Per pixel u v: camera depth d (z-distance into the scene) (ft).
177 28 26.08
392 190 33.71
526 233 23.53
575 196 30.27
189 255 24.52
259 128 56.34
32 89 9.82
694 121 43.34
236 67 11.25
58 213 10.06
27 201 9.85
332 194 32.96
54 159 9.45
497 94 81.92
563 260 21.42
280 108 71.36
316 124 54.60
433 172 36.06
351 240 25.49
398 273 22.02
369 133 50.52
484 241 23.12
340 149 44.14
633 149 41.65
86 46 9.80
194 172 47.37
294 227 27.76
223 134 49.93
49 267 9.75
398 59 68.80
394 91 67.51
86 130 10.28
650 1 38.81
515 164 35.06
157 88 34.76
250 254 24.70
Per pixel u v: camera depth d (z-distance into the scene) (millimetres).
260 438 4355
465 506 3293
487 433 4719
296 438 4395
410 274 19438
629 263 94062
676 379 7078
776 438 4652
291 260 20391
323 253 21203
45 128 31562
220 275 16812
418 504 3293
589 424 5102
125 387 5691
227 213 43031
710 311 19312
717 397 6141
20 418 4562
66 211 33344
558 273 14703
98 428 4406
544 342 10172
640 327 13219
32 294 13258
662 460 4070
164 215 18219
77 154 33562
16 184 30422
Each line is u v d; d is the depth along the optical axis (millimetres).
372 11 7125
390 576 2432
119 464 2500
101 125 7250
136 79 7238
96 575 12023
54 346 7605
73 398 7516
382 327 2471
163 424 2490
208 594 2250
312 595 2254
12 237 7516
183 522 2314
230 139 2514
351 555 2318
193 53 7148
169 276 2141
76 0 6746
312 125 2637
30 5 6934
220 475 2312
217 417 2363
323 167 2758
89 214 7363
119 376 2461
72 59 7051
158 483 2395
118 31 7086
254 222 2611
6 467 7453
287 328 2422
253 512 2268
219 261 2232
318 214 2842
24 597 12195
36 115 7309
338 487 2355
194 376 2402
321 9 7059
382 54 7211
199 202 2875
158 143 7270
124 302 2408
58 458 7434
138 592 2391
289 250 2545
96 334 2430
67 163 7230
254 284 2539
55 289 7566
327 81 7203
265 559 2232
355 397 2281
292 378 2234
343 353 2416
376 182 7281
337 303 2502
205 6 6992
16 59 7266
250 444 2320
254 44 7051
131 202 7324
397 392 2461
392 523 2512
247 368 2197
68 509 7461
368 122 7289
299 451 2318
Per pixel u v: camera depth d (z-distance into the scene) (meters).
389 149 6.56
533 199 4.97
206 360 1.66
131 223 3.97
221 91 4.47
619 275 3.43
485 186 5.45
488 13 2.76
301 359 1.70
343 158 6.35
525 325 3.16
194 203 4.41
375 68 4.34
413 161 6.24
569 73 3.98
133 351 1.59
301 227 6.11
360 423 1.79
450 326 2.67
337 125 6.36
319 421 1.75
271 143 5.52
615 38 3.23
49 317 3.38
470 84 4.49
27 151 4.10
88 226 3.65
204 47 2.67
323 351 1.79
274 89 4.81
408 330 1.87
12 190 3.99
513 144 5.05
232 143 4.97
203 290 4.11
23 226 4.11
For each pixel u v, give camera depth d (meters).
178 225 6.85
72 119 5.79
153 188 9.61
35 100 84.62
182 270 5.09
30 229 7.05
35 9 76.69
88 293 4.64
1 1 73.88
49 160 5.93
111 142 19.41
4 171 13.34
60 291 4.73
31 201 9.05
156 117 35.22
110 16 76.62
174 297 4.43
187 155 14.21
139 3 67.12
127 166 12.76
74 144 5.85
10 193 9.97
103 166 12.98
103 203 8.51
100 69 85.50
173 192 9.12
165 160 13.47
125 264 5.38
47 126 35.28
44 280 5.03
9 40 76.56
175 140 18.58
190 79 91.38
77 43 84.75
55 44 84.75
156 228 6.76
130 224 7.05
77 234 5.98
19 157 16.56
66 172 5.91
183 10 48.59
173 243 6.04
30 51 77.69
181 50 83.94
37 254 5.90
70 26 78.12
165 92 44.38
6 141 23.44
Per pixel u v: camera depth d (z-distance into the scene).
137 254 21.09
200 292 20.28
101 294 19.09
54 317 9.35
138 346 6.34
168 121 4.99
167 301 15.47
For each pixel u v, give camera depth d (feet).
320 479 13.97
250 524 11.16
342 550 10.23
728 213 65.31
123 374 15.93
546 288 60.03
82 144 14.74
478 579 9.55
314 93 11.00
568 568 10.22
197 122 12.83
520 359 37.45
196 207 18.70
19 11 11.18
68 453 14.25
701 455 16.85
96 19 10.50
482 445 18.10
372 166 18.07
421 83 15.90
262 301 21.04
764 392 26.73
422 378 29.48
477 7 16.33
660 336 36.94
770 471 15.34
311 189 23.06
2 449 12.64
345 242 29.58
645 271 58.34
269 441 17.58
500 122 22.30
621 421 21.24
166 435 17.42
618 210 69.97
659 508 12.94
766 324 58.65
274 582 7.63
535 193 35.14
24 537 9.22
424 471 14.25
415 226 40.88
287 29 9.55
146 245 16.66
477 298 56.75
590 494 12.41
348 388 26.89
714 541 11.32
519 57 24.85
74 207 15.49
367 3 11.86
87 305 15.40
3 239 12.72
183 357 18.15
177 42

────────────────

Take the listing above and repeat exactly the lines from the one containing "131 223 3.97" through the one containing "49 160 5.93", both included.

131 223 3.97
221 91 4.47
619 275 3.43
485 186 5.45
488 13 2.76
301 359 1.70
343 158 6.35
525 325 3.16
194 203 4.41
375 68 4.34
413 161 6.24
569 73 3.98
133 351 1.59
301 227 6.11
360 423 1.79
450 326 2.67
337 125 6.36
319 421 1.75
271 143 5.52
615 38 3.23
49 317 3.38
470 84 4.49
27 151 4.10
88 226 3.65
204 47 2.67
323 351 1.79
274 89 4.81
408 330 1.87
12 190 3.99
513 144 5.05
232 143 4.97
203 290 4.11
23 226 4.11
For each pixel u v, give camera depth d (meters).
178 225 6.85
72 119 5.79
153 188 9.61
35 100 84.62
182 270 5.09
30 229 7.05
35 9 76.69
88 293 4.64
1 1 73.88
49 160 5.93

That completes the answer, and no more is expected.